Он взял ее за руку и поднес ладонь к лицу, нюхал, лизал. У сикха за рулем не хватало пальца. Эрик разглядел обрубок — внушительный, серьезная штука, телесная руина, в которой история и боль.
— Уже завтракала?
— Нет, — ответила она.
— Хорошо. Мне хочется чего-то плотного и жевательного.
— Ты никогда не говорил мне, что у тебя голубые глаза.
В ее смехе он расслышал треск статики. Прикусил ей костяшку большого пальца, открыл дверцу, и они вышли на тротуар — к кофейне на углу.
Он сидел спиной к стене, смотрел, как Торваль размещается у главного входа, откуда хорошо просматривался весь зал. В кофейне битком. Сквозь бесформенный шум к нему просачивались приблудные слова на французском и сомалийском. Такова диспозиция в этом конце 47-й улицы. Темные женщины в одеяниях цвета слоновой кости шли против ветра с реки к Секретариату ООН. Жилые башни назывались «L’Ecole» и «Октавия».[6]По скверам возили коляски няньки-ирландки. Ну и, разумеется, Элиза, швейцарка или кто она там, сидит за столиком напротив.
— О чем будем разговаривать? — спросила она.
Перед ним стояла тарелка блинчиков с колбасками — он ждал, когда растает и растечется квадратик масла, чтобы вилкой взбить вялый сиропчик, а потом смотреть, как медленно рассасываются бороздки от зубцов. Он понял, что вопрос серьезный.

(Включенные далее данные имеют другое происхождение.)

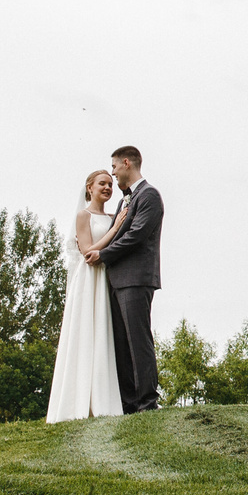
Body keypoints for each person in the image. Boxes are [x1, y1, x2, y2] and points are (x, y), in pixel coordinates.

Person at [45, 168, 128, 422]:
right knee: (85, 331)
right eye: (102, 184)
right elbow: (88, 251)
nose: (107, 188)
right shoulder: (84, 215)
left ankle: (104, 399)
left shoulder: (116, 216)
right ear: (89, 188)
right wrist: (114, 229)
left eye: (110, 185)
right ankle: (77, 402)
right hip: (89, 279)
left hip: (106, 278)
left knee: (104, 332)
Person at [87, 145, 164, 413]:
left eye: (115, 167)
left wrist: (103, 255)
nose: (114, 173)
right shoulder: (124, 201)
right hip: (116, 280)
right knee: (121, 344)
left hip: (136, 279)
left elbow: (136, 236)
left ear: (127, 163)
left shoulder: (150, 195)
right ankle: (129, 404)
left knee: (138, 341)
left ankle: (147, 402)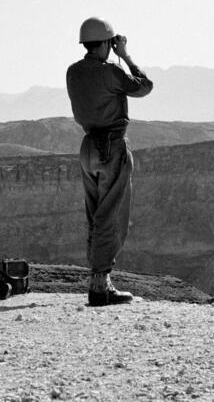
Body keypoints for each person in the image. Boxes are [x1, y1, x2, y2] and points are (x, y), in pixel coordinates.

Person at [65, 18, 154, 306]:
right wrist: (125, 55)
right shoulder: (110, 71)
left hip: (88, 147)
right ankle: (100, 284)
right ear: (106, 43)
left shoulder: (73, 72)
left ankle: (98, 278)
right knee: (111, 216)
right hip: (112, 146)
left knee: (95, 214)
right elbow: (144, 87)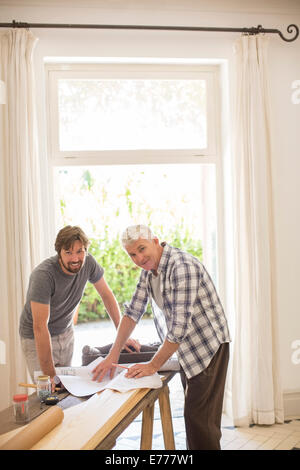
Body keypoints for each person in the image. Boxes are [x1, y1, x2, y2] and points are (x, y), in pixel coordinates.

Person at [92, 224, 231, 450]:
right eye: (132, 254)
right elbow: (132, 313)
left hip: (208, 348)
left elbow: (178, 329)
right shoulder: (148, 271)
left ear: (156, 241)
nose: (138, 258)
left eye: (142, 249)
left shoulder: (181, 267)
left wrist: (152, 365)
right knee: (196, 421)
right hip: (187, 348)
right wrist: (112, 355)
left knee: (200, 422)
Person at [19, 225, 140, 388]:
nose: (75, 258)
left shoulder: (88, 262)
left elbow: (107, 295)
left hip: (66, 331)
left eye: (80, 251)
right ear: (59, 252)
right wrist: (50, 375)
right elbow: (40, 327)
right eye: (68, 252)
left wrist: (122, 335)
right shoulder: (43, 276)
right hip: (36, 337)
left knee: (66, 387)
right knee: (48, 390)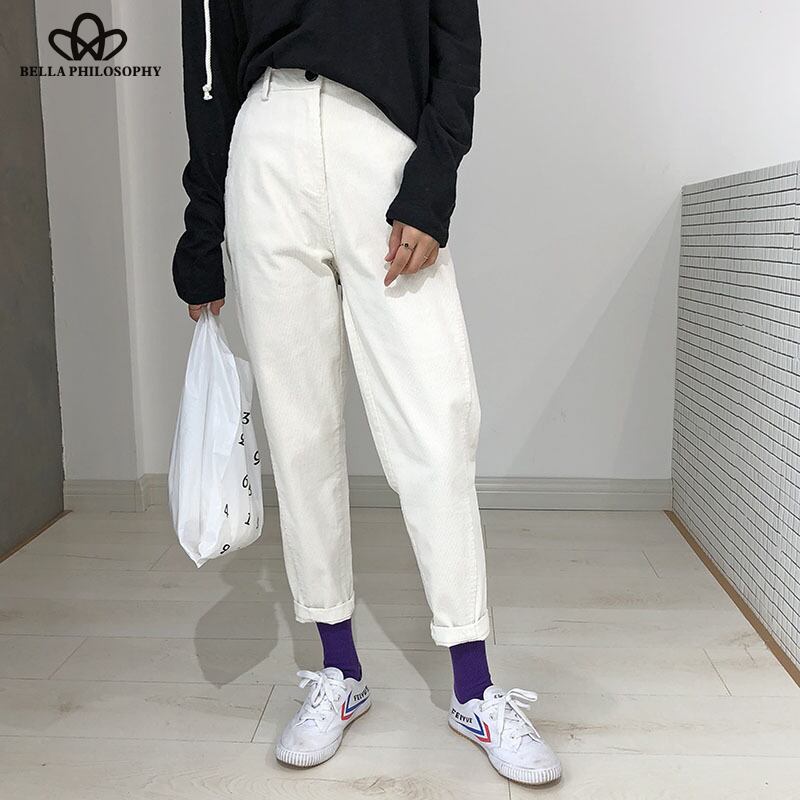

— Мы хотим вертолетную площадку на крыше. Я купил право на воздушное пространство, но все равно еще нужно добиться исключения из правил зонирования. Ты разве есть не хочешь?
От еды она, казалось, отступает. Зеленый чай и тост перед ней нетронуты.
— И тир рядом с лифтами. Давай поговорим о нас.
— Ты и я. Мы тут. Так чего б не.
— Когда мы снова займемся сексом?
— Займемся. Правда, — ответила она.
— Мы уже некоторое время не.
— Когда я работаю, понимаешь. Энергия драгоценна.
— Когда ты пишешь.
— Да.
— Когда ты это делаешь? Я ищу тебя, Элиза.
Он увидел, как Торваль в тридцати шагах подвигал губами. Он говорил в микрофон, спрятанный в лацкане. В ухе динамик. Мобильный телефон пристегнут к поясу под пиджаком, поблизости от пистолета с голосовой активацией, чешская модель, еще один символ международности района.